I have a problem with LinkedIn. It’s an awesome social network, but it pushes you to connect with as many people as possible until the social and professional aspects lose their meaning.
The culprit is that small « 500 » badge LinkedIn displays on your profile when you reach 500 connections. It makes growing your network for the sake of it tempting.
Why would other people get that badge and not me?
This is an early, but dangerous example of gamification.
Facebook has a similar problem: how many of your « friends » are your real friends? Most certainly a few of them. Facebook is pushing you to have as many friends as possible. They need it to build the most accurate social graph possible so they display more relevant adds.
The problem is LinkedIn is about your job. Unless your job is having the biggest address book ever, you don’t need to connect with the whole world. That’s exactly the opposite: one day or another, linking with random stranger just because they work in the same field as you do may have some unlikely and negative consequence.
So 2 years ago, I decided to setup a LinkedIn policy. I browsed my 500+ connections, removing every people I had never worked with, in the large meaning of the terms, and started refusing new connections.
My policy is simple. I’ll accept you:
- if we have worked together and I see no reason not accepting you.

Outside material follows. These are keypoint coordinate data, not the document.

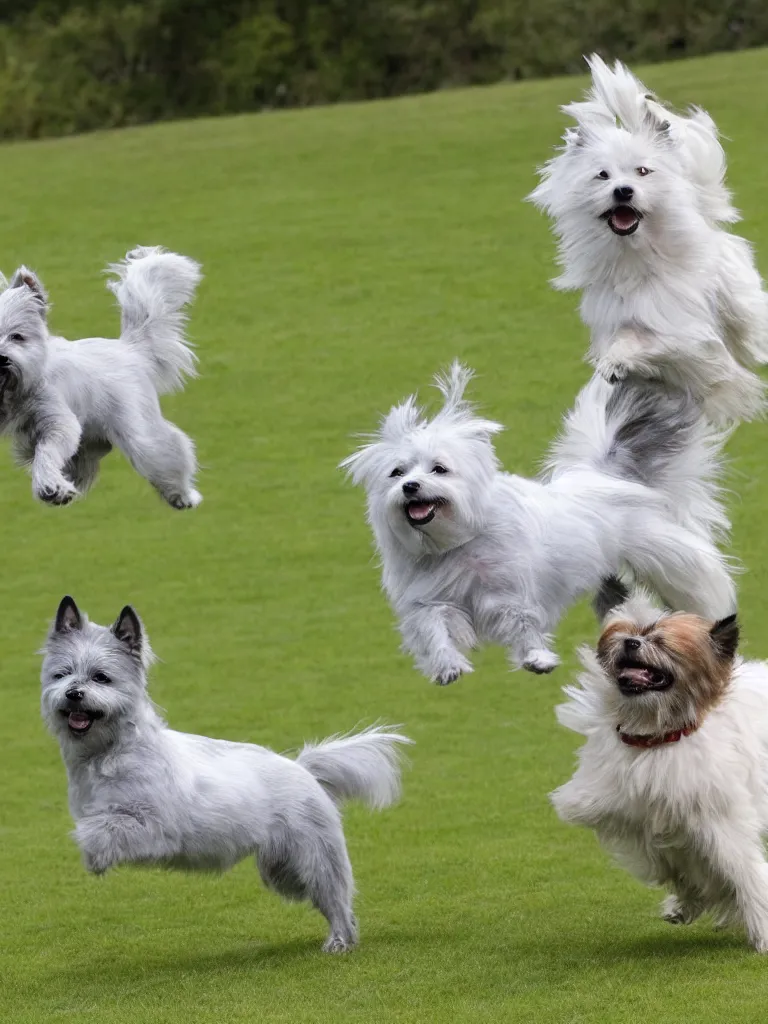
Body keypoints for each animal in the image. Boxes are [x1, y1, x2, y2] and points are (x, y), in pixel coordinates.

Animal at [0, 243, 201, 507]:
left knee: (170, 450)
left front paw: (51, 487)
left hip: (140, 434)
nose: (2, 359)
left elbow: (47, 450)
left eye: (17, 337)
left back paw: (183, 495)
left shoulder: (56, 419)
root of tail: (129, 348)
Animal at [40, 598, 415, 954]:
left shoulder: (155, 826)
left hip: (315, 856)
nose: (73, 694)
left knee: (336, 900)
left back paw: (339, 941)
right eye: (62, 675)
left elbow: (101, 828)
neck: (110, 752)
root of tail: (302, 769)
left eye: (101, 677)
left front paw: (95, 857)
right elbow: (98, 822)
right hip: (281, 869)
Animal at [342, 364, 733, 684]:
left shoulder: (511, 593)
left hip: (667, 557)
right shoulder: (431, 601)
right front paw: (447, 666)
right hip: (608, 580)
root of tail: (604, 475)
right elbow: (435, 630)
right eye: (397, 472)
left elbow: (523, 625)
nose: (410, 487)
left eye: (439, 468)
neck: (457, 545)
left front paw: (537, 658)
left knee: (699, 582)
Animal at [528, 55, 768, 423]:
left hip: (742, 308)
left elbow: (653, 342)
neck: (636, 257)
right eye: (602, 175)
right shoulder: (617, 321)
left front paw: (618, 361)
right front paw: (613, 364)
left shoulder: (683, 331)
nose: (623, 191)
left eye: (643, 171)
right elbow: (625, 340)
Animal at [552, 593, 768, 950]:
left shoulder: (719, 822)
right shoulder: (643, 816)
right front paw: (690, 901)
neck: (659, 738)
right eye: (630, 632)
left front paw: (761, 928)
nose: (631, 643)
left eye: (662, 642)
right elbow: (679, 863)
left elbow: (743, 870)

- if you’re a recruiter coming to me because you have something to offer, not for the sake of adding a new profile in your lists.
- if I don’t know you but your introduction mail convinces me we have a real reason to get in touch.
I want to be able to tell anyone contacting me we’ve worked together. I want people who know me and want to hire one of my contacts to know they’re trustful persons. I give the term “professional connection” a meaning, and I wish everybody would.